Comment s’y mettre efficacement ?

 

 

  • Faire le point sur son alimentation et adopter de vrais changements « de fond » si l’alimentation est vraiment déséquilibrée et/ou industrielle. Bien manger végétarien exige de cuisiner, de bien choisir ses produits, d’être vigilante sur le contenu de son assiette.

 

 

  • Varier son alimentation et s’inspirer : pas question de manger triste et monotone, il faut au contraire se faire plaisir et ouvrir son esprit à de nouveaux aliments ! Un petit tour en magasin bio peut donner des pistes, et on trouve quantités de livres de recettes gourmandes et  » végé « , toutes plus délicieuses et originales les unes que les autres.

 

 

  • Consommer assez de protéines: elles sont indispensables pour maintenir le capital musculaire, rassasient et favorisent la perte de poids. Il faut compter au moins 45 à 50g / jour pour une femme de 55 à 60 kg. On mange des œufs de bonne qualité (idéalement bio, sans avoir peur pour son cholestérol), des laitages nature (surtout brebis, chèvre et soja, 1 à 2 par jour).
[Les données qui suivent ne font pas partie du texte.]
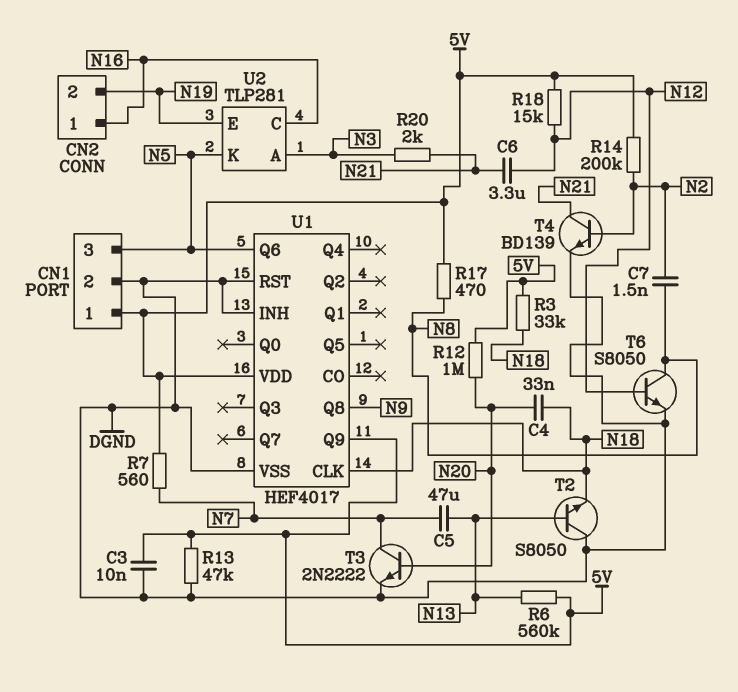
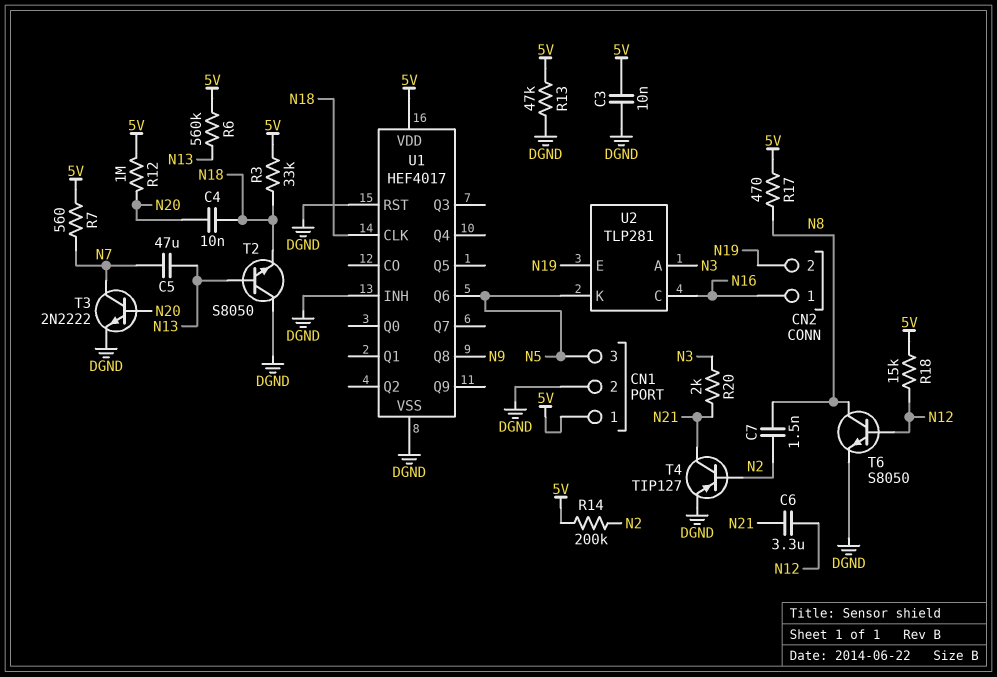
C4: 33nF (N18, N20) -> 10nF (N18, N20)
T4: NPN BD139 (B N2, C N21, E DGND) -> PNP TIP127 (B N2, C N21, E DGND)
U1 pin Q9: 5V -> none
Et surtout, on booste ses apports en protéines végétales : légumes secs si on les supporte, mais sans abus (100-150 g maximum cuits par jour), quinoa, tofu, seitan, oléagineux (30g/jour), algues.

 

 

C’est trop compliqué ! Si on a du mal (souvent à cause de la pression sociale ou familiale), on peut supprimer seulement la viande (souvent grasse, surtout de qualité médiocre), et manger du poisson et autres produits de la mer. Mais ce régime (dit « pesco-végétarie « ) n’est pas considéré comme réellement végétarien par les puristes.